Task goal: Could you repeat the records below exactly, leaving the pictures out?

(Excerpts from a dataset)
----------------------------------------

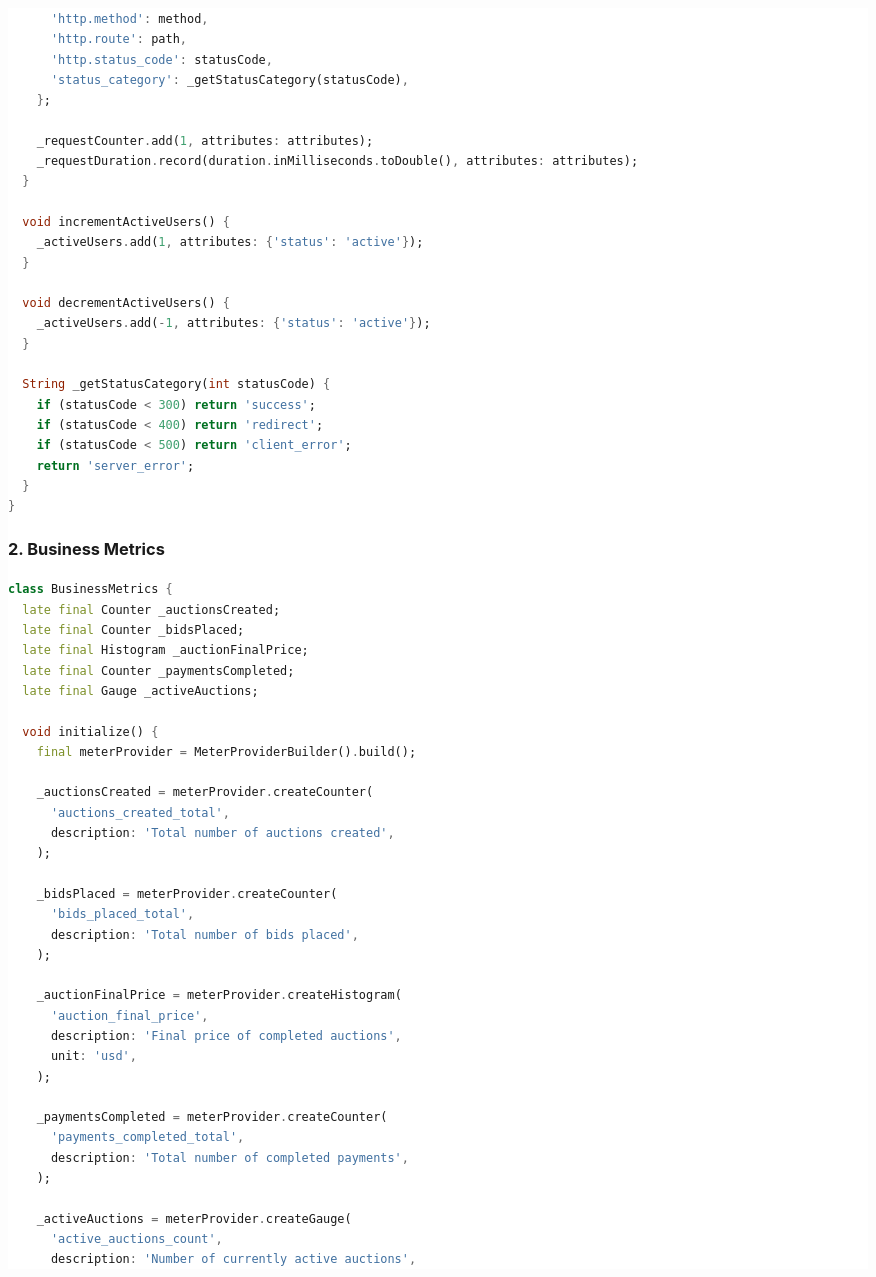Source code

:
 ```dart
      'http.method': method,
      'http.route': path,
      'http.status_code': statusCode,
      'status_category': _getStatusCategory(statusCode),
    };

    _requestCounter.add(1, attributes: attributes);
    _requestDuration.record(duration.inMilliseconds.toDouble(), attributes: attributes);
  }

  void incrementActiveUsers() {
    _activeUsers.add(1, attributes: {'status': 'active'});
  }

  void decrementActiveUsers() {
    _activeUsers.add(-1, attributes: {'status': 'active'});
  }

  String _getStatusCategory(int statusCode) {
    if (statusCode < 300) return 'success';
    if (statusCode < 400) return 'redirect';
    if (statusCode < 500) return 'client_error';
    return 'server_error';
  }
}
```

### 2. Business Metrics
```dart
class BusinessMetrics {
  late final Counter _auctionsCreated;
  late final Counter _bidsPlaced;
  late final Histogram _auctionFinalPrice;
  late final Counter _paymentsCompleted;
  late final Gauge _activeAuctions;

  void initialize() {
    final meterProvider = MeterProviderBuilder().build();

    _auctionsCreated = meterProvider.createCounter(
      'auctions_created_total',
      description: 'Total number of auctions created',
    );

    _bidsPlaced = meterProvider.createCounter(
      'bids_placed_total',
      description: 'Total number of bids placed',
    );

    _auctionFinalPrice = meterProvider.createHistogram(
      'auction_final_price',
      description: 'Final price of completed auctions',
      unit: 'usd',
    );

    _paymentsCompleted = meterProvider.createCounter(
      'payments_completed_total',
      description: 'Total number of completed payments',
    );

    _activeAuctions = meterProvider.createGauge(
      'active_auctions_count',
      description: 'Number of currently active auctions',
```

----------------------------------------

Answer to the problem:
Source code

:
 ```dart
      'http.method': method,
      'http.route': path,
      'http.status_code': statusCode,
      'status_category': _getStatusCategory(statusCode),
    };

    _requestCounter.add(1, attributes: attributes);
    _requestDuration.record(duration.inMilliseconds.toDouble(), attributes: attributes);
  }

  void incrementActiveUsers() {
    _activeUsers.add(1, attributes: {'status': 'active'});
  }

  void decrementActiveUsers() {
    _activeUsers.add(-1, attributes: {'status': 'active'});
  }

  String _getStatusCategory(int statusCode) {
    if (statusCode < 300) return 'success';
    if (statusCode < 400) return 'redirect';
    if (statusCode < 500) return 'client_error';
    return 'server_error';
  }
}
```

### 2. Business Metrics
```dart
class BusinessMetrics {
  late final Counter _auctionsCreated;
  late final Counter _bidsPlaced;
  late final Histogram _auctionFinalPrice;
  late final Counter _paymentsCompleted;
  late final Gauge _activeAuctions;

  void initialize() {
    final meterProvider = MeterProviderBuilder().build();

    _auctionsCreated = meterProvider.createCounter(
      'auctions_created_total',
      description: 'Total number of auctions created',
    );

    _bidsPlaced = meterProvider.createCounter(
      'bids_placed_total',
      description: 'Total number of bids placed',
    );

    _auctionFinalPrice = meterProvider.createHistogram(
      'auction_final_price',
      description: 'Final price of completed auctions',
      unit: 'usd',
    );

    _paymentsCompleted = meterProvider.createCounter(
      'payments_completed_total',
      description: 'Total number of completed payments',
    );

    _activeAuctions = meterProvider.createGauge(
      'active_auctions_count',
      description: 'Number of currently active auctions',
```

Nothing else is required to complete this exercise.